The add-on is fungible with the existing term loan that has the same coupon and floor, but was sold at a discount of 99 earlier this year.

Bank of America Merrill Lynch and Deutsche Bank Securities Inc. are leading the deal that will be used for general corporate purposes, to repay ABL loan borrowings and to redeem preferred equity.

Freedom Group is a Madison, N.C.-based designer, manufacturer and marketers of firearms, ammunition and related products for the hunting, shooting sports, law enforcement and military markets.

WaveDivison launches

WaveDivision Holdings LLC held a bank meeting Thursday as well, and lenders are being given until Aug. 9 to place their orders for the $520 million credit facility (Ba3), according to a market source.

The deal is comprised of a $50 million revolver and a $470 million term loan B.

Talk on the B loan is in the 6% to 6½% area, including coupon, Libor floor and original issue discount, and there is 101 soft call protection for one year.

Wells Fargo Securities LLC, Deutsche Bank Securities Inc. and RBC Capital Markets LLC are leading the deal that will be used to help fund the buyout of the company by Oak Hill Capital Partners, GI Partners and management from Sandler Capital Management.

The transaction is expected to close in the fourth quarter, subject to regulatory approvals.

WaveDivision is a Kirkland, Wash.-based owner and operator of broadband cable systems.

Genesis sets meeting

In more primary happenings, Genesis HealthCare disclosed that it will be holding a bank meeting at 2 p.m. ET on Monday to launch its $750 million credit facility that consists of a $425 million ABL revolver and a $325 million term loan, according to a market source.

Barclays Capital Inc. and GE Capital Markets Inc. are leading the deal, with Barclays left lead on the term loan and GE left lead on the revolver.

Proceeds will be used to help fund the acquisition of Sun Healthcare Group Inc. for $8.50 per share. The transaction is valued at about $275 million net of cash and debt acquired.

Closing is expected in the fall, subject to approval by Sun stockholders, expiration of the waiting period under the Hart-Scott-Rodino Antitrust Improvements Act and regulatory approvals.

Genesis is a Kennett Square, Pa.-based skilled nursing care provider. Sun is an Irvine, Calif.-based health care services company.

Connolly closes

Connolly Inc. completed on Thursday its $400 million credit facility that consists of a $30 million revolver (Ba3), a $240 million first-lien term loan (Ba3) and a $130 million second-lien term loan (Caa1), according to a market source.

Pricing on the first-lien term loan is Libor plus 525 bps, after flexing during syndication from Libor plus 550 bps.
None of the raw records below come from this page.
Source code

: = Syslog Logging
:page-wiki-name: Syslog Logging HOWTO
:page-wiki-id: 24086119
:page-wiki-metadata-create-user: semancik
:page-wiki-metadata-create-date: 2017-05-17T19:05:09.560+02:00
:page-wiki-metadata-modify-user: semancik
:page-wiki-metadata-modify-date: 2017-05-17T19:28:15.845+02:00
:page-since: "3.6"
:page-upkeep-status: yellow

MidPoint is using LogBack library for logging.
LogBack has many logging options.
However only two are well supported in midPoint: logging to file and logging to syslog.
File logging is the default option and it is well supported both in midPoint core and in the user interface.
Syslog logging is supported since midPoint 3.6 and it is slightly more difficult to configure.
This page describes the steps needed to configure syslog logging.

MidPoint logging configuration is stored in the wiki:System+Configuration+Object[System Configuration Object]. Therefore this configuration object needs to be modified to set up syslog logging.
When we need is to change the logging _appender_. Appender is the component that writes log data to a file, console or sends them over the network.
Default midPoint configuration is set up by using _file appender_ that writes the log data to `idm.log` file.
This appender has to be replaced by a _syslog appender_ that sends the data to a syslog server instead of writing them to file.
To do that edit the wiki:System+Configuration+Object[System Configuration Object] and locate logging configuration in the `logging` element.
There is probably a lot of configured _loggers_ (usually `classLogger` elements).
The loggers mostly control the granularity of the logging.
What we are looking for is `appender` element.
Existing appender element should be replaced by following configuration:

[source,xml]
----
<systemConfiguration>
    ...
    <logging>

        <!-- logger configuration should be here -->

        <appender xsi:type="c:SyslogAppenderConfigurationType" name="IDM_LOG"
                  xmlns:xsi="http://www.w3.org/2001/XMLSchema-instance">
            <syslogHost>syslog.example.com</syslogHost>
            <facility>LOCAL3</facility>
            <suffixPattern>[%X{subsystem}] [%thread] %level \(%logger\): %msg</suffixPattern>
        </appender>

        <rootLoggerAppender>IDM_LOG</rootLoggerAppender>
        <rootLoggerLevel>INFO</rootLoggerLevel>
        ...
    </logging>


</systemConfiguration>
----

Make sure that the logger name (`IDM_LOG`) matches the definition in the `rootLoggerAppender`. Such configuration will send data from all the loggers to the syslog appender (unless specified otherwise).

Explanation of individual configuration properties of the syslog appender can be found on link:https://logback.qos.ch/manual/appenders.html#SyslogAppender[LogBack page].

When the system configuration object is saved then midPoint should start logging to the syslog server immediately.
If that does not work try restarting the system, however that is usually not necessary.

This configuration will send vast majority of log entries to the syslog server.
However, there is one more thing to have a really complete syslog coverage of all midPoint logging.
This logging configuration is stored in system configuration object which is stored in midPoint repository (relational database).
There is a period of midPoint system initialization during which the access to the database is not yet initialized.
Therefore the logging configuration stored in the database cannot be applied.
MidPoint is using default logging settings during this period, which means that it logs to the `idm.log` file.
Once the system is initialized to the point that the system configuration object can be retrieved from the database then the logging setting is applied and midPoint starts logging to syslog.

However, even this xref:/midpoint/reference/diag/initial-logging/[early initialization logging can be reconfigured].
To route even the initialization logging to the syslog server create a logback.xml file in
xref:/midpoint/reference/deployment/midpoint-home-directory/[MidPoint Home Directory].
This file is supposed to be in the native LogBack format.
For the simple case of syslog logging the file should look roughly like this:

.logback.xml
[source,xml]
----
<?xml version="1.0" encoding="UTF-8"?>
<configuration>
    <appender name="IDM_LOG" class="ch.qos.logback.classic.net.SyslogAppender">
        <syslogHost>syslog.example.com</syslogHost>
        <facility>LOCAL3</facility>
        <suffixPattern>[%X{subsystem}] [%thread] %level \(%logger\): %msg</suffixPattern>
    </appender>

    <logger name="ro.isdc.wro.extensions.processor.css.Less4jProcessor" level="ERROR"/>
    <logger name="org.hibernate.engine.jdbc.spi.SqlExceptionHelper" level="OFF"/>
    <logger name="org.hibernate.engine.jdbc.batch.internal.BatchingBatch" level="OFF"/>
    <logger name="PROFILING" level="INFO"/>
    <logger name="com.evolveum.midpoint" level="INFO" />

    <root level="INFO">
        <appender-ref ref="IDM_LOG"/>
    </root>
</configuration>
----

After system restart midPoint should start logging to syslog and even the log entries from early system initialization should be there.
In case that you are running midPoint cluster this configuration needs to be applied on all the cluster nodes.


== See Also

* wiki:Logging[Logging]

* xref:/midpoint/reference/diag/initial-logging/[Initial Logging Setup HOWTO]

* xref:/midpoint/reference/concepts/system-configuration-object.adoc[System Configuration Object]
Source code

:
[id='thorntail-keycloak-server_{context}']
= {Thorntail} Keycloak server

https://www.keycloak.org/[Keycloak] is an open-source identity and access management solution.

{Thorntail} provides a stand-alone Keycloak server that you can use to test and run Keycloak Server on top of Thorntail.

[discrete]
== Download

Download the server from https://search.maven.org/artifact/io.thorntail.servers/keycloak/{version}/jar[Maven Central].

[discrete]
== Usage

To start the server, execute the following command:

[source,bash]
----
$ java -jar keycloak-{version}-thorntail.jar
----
There is a 1.25% Libor floor and 101 soft call protection for one year, and the debt was sold at an original issue discount of 99.

The second-lien term loan is priced at Libor plus 925 bps with a 1.25% Libor floor and was sold at a discount of 98. There is call protection of 103 in year one, 102 in year two and 101 in year three.

RBC Capital Markets LLC and SunTrust Robinson Humphrey Inc. led the deal that is being used to fund the buyout of the Atlanta-based provider of technology-enabled recovery audit services by Advent International.